→ **Information shown**:
--------

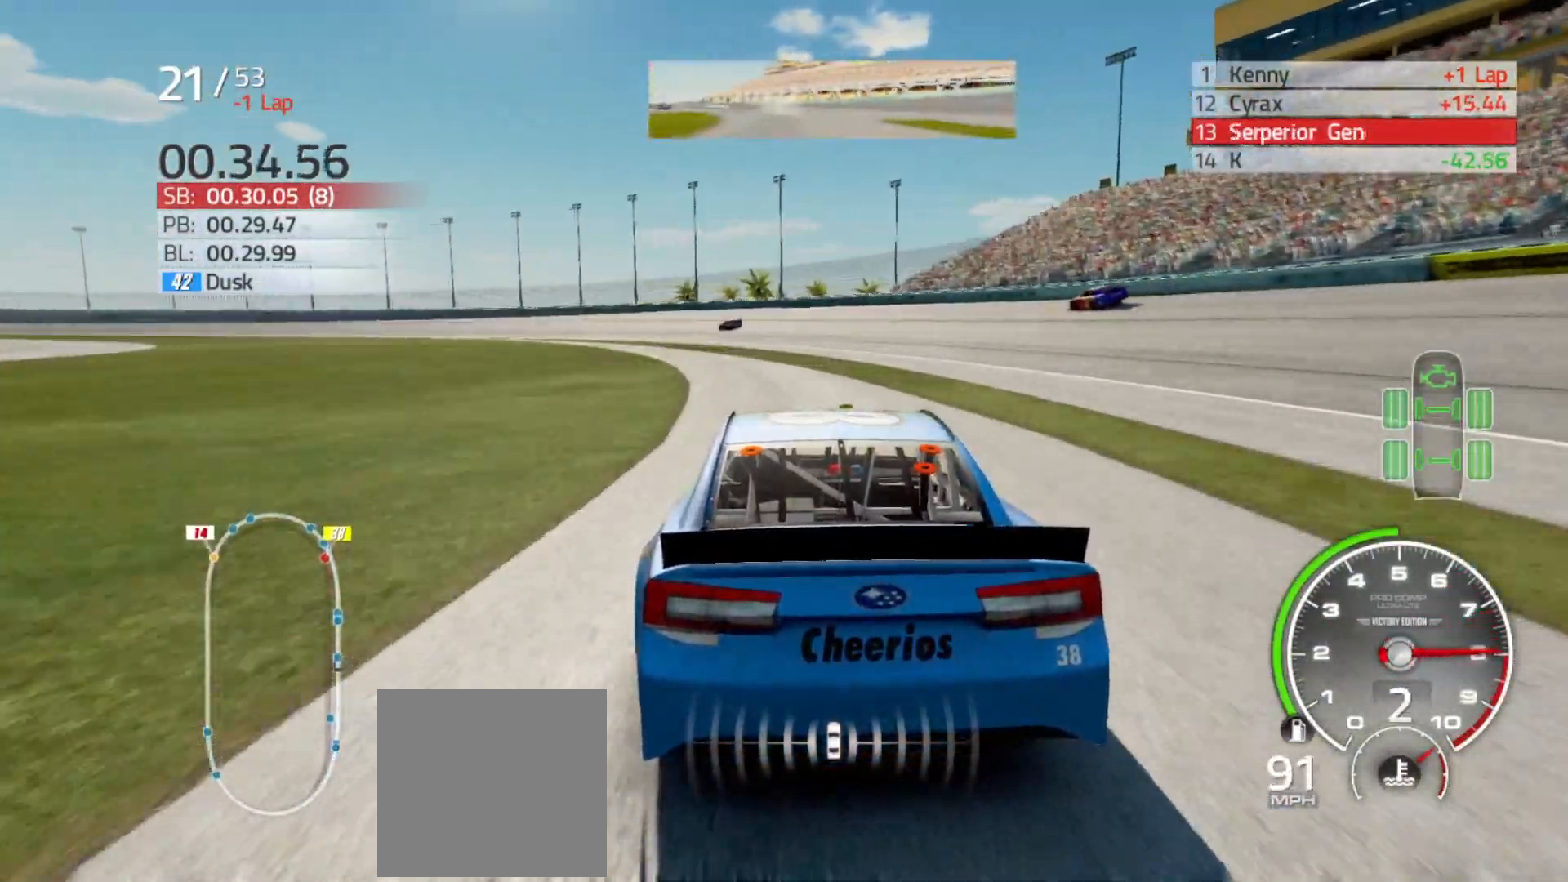
{"buttons": [], "left_stick": "left", "right_stick": "center", "events": [[383, "R2", "up"]]}
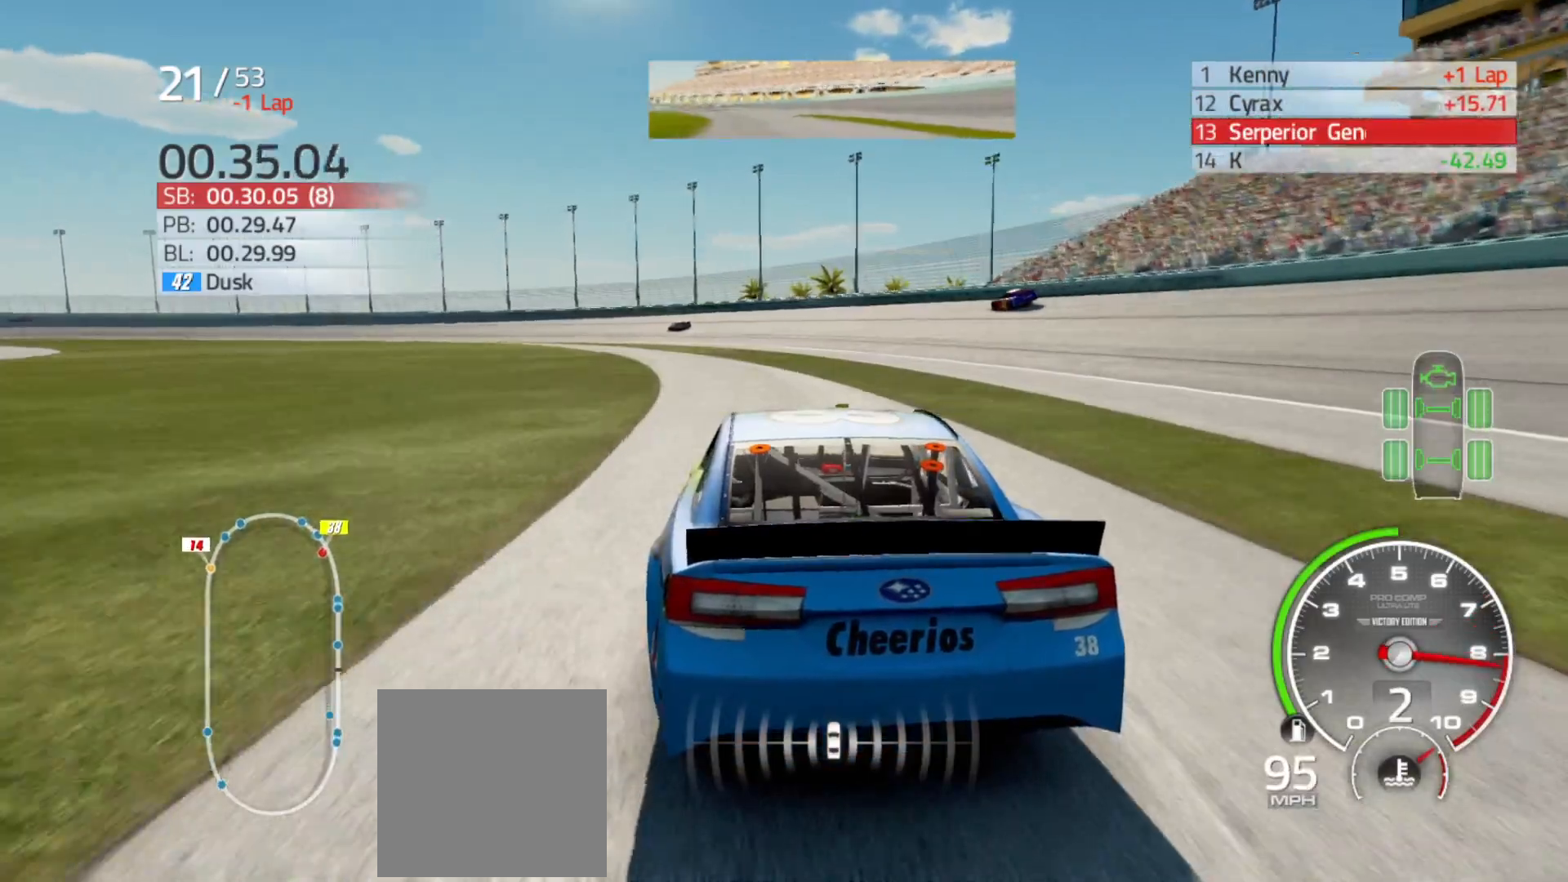
{"buttons": ["R2"], "left_stick": "center", "right_stick": "center", "events": [[250, "R2", "down"], [433, "left_stick", "center"]]}
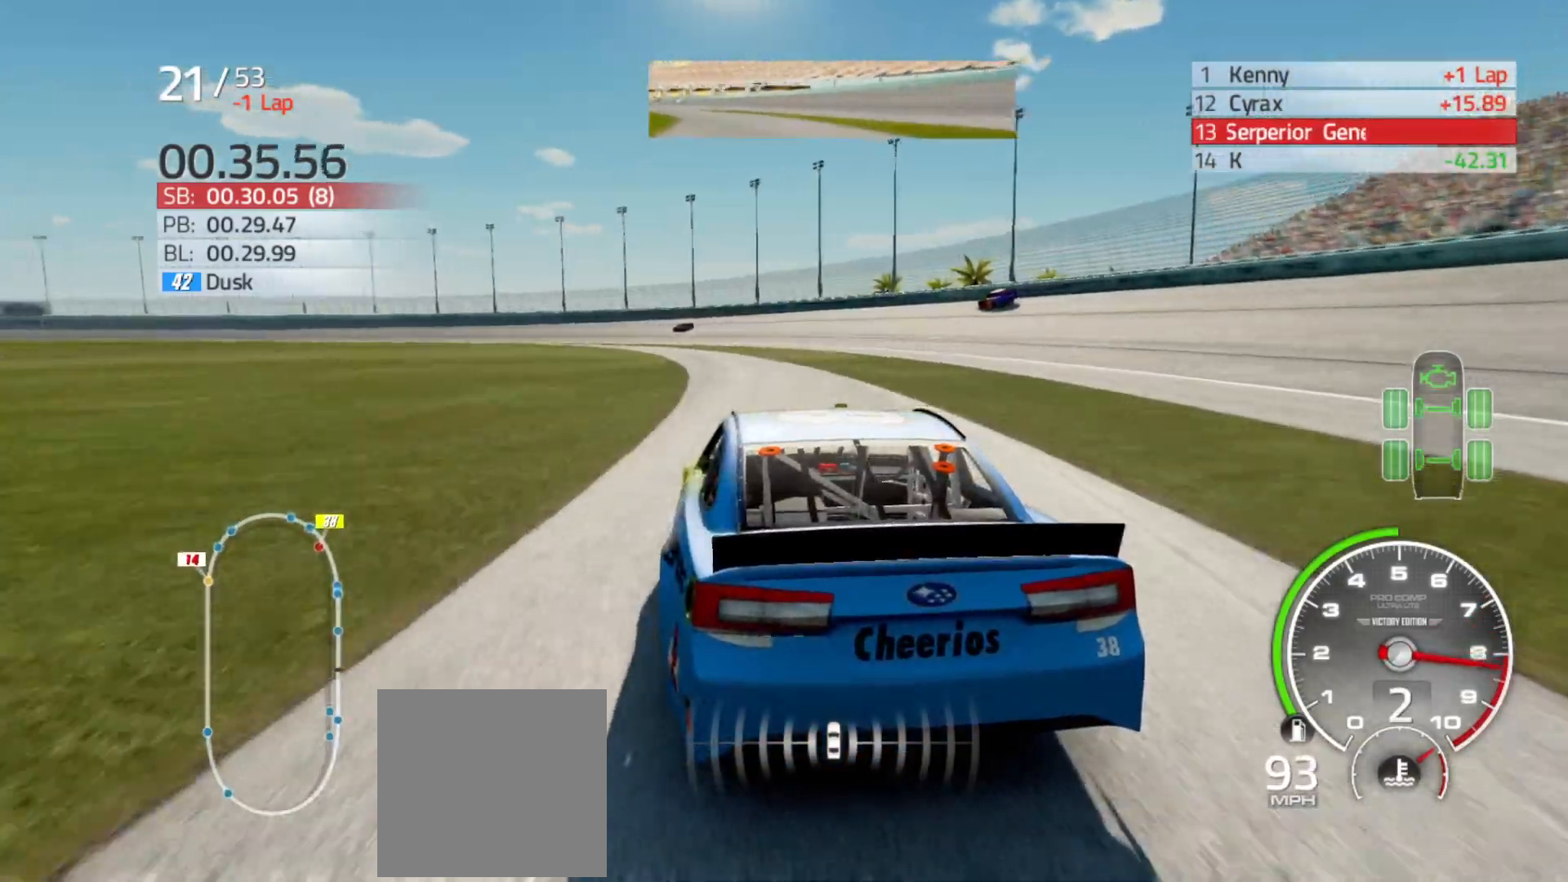
{"buttons": [], "left_stick": "center", "right_stick": "center", "events": [[50, "left_stick", "left"], [450, "R2", "up"], [467, "left_stick", "center"]]}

--------

→ **What you will do**: Every line above is to be returned exactly, with its pictures removed.

→ **Task result**:
{"buttons": [], "left_stick": "left", "right_stick": "center", "events": [[383, "R2", "up"]]}
{"buttons": ["R2"], "left_stick": "center", "right_stick": "center", "events": [[250, "R2", "down"], [433, "left_stick", "center"]]}
{"buttons": [], "left_stick": "center", "right_stick": "center", "events": [[50, "left_stick", "left"], [450, "R2", "up"], [467, "left_stick", "center"]]}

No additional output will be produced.